Diagnostic Performance of Stress Perfusion and Delayed-Enhancement MR Imaging in Patients with Coronary Artery Disease1

Ricardo C. Cury, MD, Cesar A. M. Cattani, MD, PhD, Luiz A. G. Gabure, MD, Douglas J. Racy, MD, Jose M. de Gois, MD, Uwe Siebert, MD, Sergio S. Lima, MD and Thomas J. Brady, MD

1 From the Departments of Radiology and Cardiology, Beneficencia Portuguesa Hospital, Sao Paulo, Brazil (R.C.C., C.A.M.C., L.A.G.G., D.J.R., J.M.d.G., S.S.L.); Cardiac MRI Unit, Massachusetts General Hospital, Harvard Medical School, Boston, Mass (R.C.C., T.J.B.); and MGH Institute for Technology Assessment, Massachusetts General Hospital, Harvard Medical School, Boston, Mass (U.S.). Received July 11, 2005; revision requested August 31; revision received September 29; accepted October 18; final version accepted November 23. Address correspondence to R.C.C. (e-mail: rcury{at}partners.org).

Purpose: To prospectively determine the accuracy of a combined magnetic resonance (MR) imaging approach (stress first-pass perfusion imaging followed by delayed-enhancement imaging) for depicting clinically significant coronary artery stenosis (≥70% stenosis) in patients suspected of having or known to have coronary artery disease (CAD), with coronary angiography serving as the reference standard.

### [WHAT TO WORK ON]
- 1) In the cardiac MR imaging abstract, what serves as the reference standard?
- 2) Set down word for word the part of the cardiac MR imaging abstract that opens with the words containing "Purpose: To prospectively" and closes with "the reference standard.".
- 3) Take the cardiac MR imaging abstract further, writing on from the end of its Purpose statement.

### [DATA TO EXAMINE]

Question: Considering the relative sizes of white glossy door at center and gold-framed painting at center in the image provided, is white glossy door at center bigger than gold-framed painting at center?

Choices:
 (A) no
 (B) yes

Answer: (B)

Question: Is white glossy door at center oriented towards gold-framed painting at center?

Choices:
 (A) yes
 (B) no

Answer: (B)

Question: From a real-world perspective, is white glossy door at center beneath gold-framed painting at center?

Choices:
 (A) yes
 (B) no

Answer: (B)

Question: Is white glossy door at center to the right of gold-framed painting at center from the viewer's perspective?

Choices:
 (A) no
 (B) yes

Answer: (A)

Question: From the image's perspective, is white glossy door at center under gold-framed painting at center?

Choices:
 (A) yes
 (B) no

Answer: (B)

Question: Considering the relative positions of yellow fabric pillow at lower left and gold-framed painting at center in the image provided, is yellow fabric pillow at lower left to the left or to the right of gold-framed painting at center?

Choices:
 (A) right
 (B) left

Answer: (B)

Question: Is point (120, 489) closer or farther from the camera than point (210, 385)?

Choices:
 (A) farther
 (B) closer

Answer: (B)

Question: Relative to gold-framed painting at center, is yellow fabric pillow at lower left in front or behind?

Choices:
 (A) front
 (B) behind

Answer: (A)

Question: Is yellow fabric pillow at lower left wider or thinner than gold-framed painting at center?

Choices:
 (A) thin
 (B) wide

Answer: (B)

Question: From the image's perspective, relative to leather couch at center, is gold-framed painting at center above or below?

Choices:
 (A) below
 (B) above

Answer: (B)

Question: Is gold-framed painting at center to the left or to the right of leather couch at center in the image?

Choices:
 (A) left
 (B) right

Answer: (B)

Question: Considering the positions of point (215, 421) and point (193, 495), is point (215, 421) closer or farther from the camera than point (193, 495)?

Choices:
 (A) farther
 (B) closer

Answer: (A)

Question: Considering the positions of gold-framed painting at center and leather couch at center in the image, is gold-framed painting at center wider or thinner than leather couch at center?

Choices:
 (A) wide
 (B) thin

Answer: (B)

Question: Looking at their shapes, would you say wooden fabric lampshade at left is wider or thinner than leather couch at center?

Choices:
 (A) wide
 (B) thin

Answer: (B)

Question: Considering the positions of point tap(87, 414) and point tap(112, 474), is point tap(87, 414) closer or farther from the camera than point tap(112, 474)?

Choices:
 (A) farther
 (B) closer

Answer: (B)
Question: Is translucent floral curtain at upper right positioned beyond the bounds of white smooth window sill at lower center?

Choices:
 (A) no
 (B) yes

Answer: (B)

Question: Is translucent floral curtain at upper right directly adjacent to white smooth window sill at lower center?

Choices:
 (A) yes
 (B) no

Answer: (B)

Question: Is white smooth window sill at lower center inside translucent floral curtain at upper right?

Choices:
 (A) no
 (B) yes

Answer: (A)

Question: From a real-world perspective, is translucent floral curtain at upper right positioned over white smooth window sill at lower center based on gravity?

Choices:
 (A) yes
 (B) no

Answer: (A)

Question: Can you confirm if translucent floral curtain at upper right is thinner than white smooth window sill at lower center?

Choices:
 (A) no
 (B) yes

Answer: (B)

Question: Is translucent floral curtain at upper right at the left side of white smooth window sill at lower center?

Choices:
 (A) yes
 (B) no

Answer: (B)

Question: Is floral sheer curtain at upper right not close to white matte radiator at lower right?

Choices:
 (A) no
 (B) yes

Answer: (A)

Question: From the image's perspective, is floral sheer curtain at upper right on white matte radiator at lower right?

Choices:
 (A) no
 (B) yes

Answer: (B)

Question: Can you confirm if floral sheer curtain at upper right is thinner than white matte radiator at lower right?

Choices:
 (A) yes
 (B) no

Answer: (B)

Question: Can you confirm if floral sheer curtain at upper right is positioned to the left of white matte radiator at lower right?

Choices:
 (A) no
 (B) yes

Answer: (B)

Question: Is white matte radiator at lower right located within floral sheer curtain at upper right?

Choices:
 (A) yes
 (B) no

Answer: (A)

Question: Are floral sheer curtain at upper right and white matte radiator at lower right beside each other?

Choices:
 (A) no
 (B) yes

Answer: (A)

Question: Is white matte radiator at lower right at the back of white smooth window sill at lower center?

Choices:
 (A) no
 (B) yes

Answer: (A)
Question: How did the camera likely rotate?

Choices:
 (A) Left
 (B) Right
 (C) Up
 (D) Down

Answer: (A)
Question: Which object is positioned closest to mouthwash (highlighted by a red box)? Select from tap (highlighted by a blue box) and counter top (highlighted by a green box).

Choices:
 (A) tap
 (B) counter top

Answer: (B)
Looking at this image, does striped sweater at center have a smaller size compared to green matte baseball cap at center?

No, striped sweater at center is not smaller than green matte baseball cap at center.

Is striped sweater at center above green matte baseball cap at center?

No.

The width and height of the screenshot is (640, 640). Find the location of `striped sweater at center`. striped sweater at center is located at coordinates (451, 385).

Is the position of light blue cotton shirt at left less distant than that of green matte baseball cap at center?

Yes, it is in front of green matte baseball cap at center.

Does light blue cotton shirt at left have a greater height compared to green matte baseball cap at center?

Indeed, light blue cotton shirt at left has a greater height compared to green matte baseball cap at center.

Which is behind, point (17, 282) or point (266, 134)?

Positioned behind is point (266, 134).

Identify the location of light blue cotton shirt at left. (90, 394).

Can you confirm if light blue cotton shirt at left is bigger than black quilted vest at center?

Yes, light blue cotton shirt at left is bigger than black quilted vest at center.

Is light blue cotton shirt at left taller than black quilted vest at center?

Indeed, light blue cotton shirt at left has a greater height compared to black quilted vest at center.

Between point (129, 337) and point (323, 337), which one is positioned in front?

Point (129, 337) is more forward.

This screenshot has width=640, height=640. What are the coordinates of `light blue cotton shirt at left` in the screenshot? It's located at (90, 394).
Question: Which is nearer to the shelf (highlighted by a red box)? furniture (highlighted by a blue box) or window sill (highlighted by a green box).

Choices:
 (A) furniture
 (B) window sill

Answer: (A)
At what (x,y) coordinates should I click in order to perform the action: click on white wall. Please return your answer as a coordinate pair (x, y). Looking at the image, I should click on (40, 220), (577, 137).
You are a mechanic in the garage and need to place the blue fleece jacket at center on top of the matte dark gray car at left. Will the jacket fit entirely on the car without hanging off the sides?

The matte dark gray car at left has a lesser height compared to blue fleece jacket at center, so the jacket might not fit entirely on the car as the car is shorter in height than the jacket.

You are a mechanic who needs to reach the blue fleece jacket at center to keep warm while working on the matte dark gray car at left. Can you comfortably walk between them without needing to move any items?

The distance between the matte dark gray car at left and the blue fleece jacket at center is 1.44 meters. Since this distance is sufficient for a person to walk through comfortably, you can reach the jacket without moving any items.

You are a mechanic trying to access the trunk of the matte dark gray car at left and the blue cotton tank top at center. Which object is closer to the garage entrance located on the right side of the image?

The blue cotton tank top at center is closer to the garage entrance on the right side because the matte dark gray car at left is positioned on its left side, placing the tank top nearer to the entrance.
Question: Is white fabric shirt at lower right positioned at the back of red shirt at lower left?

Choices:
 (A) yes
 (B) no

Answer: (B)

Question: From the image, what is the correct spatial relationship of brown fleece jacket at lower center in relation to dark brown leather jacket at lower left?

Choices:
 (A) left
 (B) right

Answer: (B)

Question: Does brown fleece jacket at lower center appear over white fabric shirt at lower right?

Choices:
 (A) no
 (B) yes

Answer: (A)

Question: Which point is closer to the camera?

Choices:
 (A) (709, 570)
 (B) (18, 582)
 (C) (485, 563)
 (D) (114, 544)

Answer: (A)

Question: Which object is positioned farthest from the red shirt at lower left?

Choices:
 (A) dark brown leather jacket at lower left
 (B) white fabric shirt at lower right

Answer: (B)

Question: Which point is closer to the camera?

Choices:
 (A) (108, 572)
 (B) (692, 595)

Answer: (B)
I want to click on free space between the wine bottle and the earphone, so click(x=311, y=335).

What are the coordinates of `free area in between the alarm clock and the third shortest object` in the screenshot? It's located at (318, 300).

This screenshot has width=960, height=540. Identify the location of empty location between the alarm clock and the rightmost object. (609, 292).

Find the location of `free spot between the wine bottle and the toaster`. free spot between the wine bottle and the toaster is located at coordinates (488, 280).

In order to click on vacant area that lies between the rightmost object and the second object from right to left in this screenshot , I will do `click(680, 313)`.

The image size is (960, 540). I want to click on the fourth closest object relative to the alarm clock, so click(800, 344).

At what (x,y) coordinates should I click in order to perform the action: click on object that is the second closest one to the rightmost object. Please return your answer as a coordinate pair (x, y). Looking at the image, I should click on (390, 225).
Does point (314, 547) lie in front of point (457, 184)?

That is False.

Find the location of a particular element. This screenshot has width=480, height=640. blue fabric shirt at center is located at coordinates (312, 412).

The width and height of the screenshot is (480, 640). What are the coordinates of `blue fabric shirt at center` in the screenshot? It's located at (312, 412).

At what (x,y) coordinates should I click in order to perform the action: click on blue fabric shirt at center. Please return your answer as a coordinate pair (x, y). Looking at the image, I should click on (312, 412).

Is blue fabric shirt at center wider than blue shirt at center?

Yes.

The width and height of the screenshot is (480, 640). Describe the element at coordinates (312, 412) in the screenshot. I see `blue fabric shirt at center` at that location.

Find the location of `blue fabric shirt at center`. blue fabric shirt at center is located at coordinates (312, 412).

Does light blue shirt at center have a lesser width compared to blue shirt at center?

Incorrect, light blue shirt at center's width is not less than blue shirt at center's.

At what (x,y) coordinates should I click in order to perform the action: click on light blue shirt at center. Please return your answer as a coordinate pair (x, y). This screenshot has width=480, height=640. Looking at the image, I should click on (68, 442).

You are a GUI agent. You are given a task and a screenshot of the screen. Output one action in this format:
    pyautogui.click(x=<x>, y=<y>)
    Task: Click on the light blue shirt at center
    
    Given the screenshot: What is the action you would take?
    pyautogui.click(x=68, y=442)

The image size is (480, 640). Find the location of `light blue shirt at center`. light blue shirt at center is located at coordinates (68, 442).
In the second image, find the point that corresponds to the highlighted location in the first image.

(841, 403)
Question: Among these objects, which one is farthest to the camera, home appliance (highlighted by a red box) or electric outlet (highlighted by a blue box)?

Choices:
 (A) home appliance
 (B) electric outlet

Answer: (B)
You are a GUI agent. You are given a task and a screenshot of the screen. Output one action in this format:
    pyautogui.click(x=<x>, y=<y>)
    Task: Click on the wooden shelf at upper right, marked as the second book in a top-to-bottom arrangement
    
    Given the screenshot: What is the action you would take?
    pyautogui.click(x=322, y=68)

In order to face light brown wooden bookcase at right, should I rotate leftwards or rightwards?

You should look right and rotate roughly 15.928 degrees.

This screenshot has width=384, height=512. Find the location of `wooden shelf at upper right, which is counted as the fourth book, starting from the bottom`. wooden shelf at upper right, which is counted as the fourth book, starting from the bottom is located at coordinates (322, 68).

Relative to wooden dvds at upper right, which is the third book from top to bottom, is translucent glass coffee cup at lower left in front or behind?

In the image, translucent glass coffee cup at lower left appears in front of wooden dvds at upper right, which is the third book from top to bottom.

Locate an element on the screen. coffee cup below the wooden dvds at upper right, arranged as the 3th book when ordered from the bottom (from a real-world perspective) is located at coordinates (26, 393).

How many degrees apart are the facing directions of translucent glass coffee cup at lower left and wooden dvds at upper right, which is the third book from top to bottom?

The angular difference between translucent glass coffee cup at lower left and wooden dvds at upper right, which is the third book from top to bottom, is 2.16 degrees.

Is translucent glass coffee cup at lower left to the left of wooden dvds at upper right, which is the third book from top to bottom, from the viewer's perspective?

### [ANSWERS PER TASK]
- 1) Coronary angiography.

- 2)
Purpose: To prospectively determine the accuracy of a combined magnetic resonance (MR) imaging approach (stress first-pass perfusion imaging followed by delayed-enhancement imaging) for depicting clinically significant coronary artery stenosis (≥70% stenosis) in patients suspected of having or known to have coronary artery disease (CAD), with coronary angiography serving as the reference standard.

- 3)
Materials and Methods: The committee on human research approved the study protocol, and all participants gave written informed consent. This study was HIPAA compliant. Forty-seven patients (38 men and nine women; mean age, 63 years ± 5.3 [standard deviation]) scheduled for coronary angiography were prospectively enrolled: 33 were suspected of having CAD (group A) and 14 had experienced a previous myocardial infarction and were suspected of having new lesions (group B). The MR imaging protocol included cine function, gadolinium-enhanced stress and rest first-pass perfusion MR imaging, and delayed-enhancement MR imaging. Myocardial ischemia was defined as a segment with perfusion deficit at stress first-pass perfusion MR imaging and no hyperenhancement at delayed-enhancement imaging. Myocardial infarction was defined as an area with hyperenhancement at delayed-enhancement imaging.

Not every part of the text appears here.